** START OF Document passage **

# Taking photos of gold rings with cree torches - good or bad idea?



## omar (Aug 21, 2013)

Cree torches - anyone ever heard of them?
These are *really* powerful LED torches
I found them while searching eBay

*Idea*: take pictures of gold rings with my Canon IS 100mm lens

Good idea or bad idea?
I can get a 1000 lumens torch for £10 - which will come with a mains charger

Would this be toooo bright?

Thanks


Omar


----------



## dr croubie (Aug 21, 2013)

Depends, how directional are the torches, how big are the rings, how big in relation to the frame, what's the background colour?
In short, gold rings are reflective. You are going to see every part of your lighting setup and your studio and camera too if you're not careful with the lighting. Easiest way to not get reflections of the camera and studio is to make their reflections (in the rings) relatively dark compared to the subject itself, ie lots of light overpowering the room lights. But then you get lots of reflections of the lights themselves.
Also, having highly directional lights can blow out some parts and leave really dark shadows (although that could be what you're looking for). Solution is to get more lights to eliminate the shadows, or use softboxes to diffuse the light a bit. If you've got no softboxes yet, you can also get them from chinese fleabay for £5 each. They're made for speedlites, but nothing some Gaffa tape won't fix. And if the torches are too bright, you can add successive layers of tissues to cut it down more, or just move them further away.

With, say, 4 torches and 4 softboxes for £60 you might end up getting a quite versatile setup (at least, for macro, won't be much use for portraits).
I'd also be thinking about how to mount them, those Manfrotto gorilla-clamps (or whatever they're called) would be ideal, gorillapods and gaffa tape if you've got them, or the traditional stack of books and a few beanbags would make a very cheap setup.


----------



## omar (Aug 21, 2013)

** END OF Document passage **

§ **Challenge 1**:
In the forum thread on photographing gold rings, transcribe the passage starting at "Also, having highly" and ending at "them further away.".
§ **Challenge 2**:
In the forum thread on photographing gold rings, how much does omar say a 1000 lumens torch costs?
§ **Challenge 3**:
List each item that dr croubie names in the forum thread on photographing gold rings as a way to mount the torches.

** START OF Entries supplied **

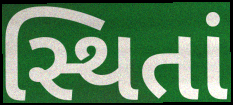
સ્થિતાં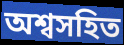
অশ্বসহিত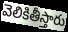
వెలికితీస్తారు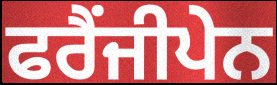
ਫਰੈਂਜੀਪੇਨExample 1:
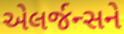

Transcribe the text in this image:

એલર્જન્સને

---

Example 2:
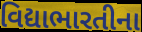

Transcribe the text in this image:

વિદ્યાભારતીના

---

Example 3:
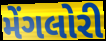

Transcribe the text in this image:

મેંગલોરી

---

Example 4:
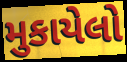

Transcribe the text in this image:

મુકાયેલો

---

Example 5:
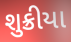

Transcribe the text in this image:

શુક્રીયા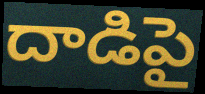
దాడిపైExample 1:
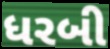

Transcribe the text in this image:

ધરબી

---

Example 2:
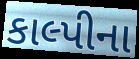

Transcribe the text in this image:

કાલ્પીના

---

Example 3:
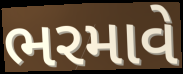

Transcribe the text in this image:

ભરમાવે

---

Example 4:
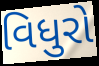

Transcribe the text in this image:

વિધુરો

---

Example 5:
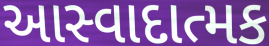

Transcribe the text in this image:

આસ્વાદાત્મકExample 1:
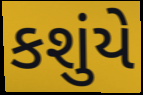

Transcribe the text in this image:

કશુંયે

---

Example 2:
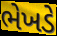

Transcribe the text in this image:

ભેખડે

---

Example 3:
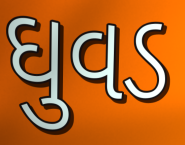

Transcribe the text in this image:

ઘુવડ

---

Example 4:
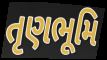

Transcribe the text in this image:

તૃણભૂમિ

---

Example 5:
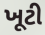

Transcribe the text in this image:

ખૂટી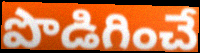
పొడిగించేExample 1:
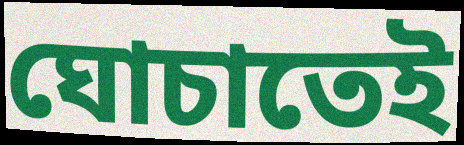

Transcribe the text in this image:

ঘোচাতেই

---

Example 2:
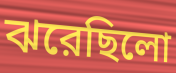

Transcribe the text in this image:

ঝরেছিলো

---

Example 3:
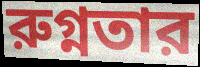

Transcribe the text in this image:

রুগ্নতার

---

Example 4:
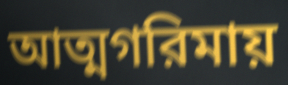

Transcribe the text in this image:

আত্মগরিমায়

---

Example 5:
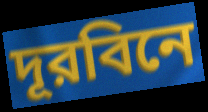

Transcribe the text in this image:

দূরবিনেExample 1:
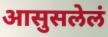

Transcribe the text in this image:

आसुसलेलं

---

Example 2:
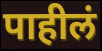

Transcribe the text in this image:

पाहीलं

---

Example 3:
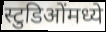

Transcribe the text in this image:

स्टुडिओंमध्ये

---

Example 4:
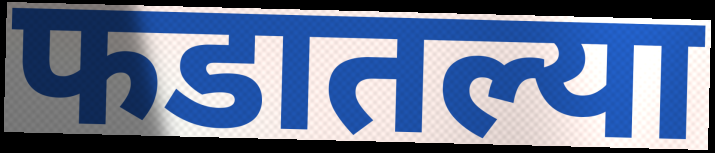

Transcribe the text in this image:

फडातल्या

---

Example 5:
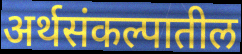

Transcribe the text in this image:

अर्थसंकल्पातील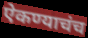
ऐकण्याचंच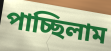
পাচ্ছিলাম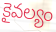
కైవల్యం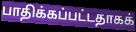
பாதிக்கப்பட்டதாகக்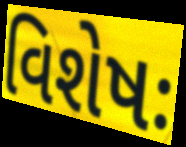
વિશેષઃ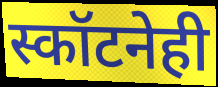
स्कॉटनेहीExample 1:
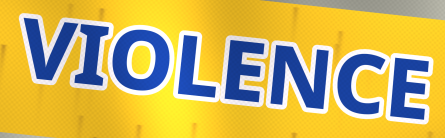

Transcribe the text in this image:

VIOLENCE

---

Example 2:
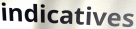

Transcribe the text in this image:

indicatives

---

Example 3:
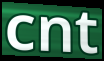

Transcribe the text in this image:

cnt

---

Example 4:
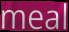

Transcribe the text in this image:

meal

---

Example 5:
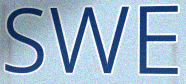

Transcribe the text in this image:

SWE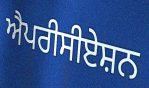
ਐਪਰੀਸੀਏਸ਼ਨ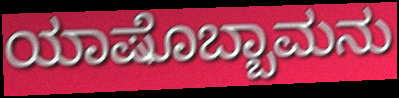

** END OF Entries supplied **

§ **Full response 1**:
Also, having highly directional lights can blow out some parts and leave really dark shadows (although that could be what you're looking for). Solution is to get more lights to eliminate the shadows, or use softboxes to diffuse the light a bit. If you've got no softboxes yet, you can also get them from chinese fleabay for £5 each. They're made for speedlites, but nothing some Gaffa tape won't fix. And if the torches are too bright, you can add successive layers of tissues to cut it down more, or just move them further away.

§ **Full response 2**:
£10, including a mains charger.

§ **Full response 3**:
Manfrotto gorilla-clamps, gorillapods, gaffa tape, a stack of books, beanbags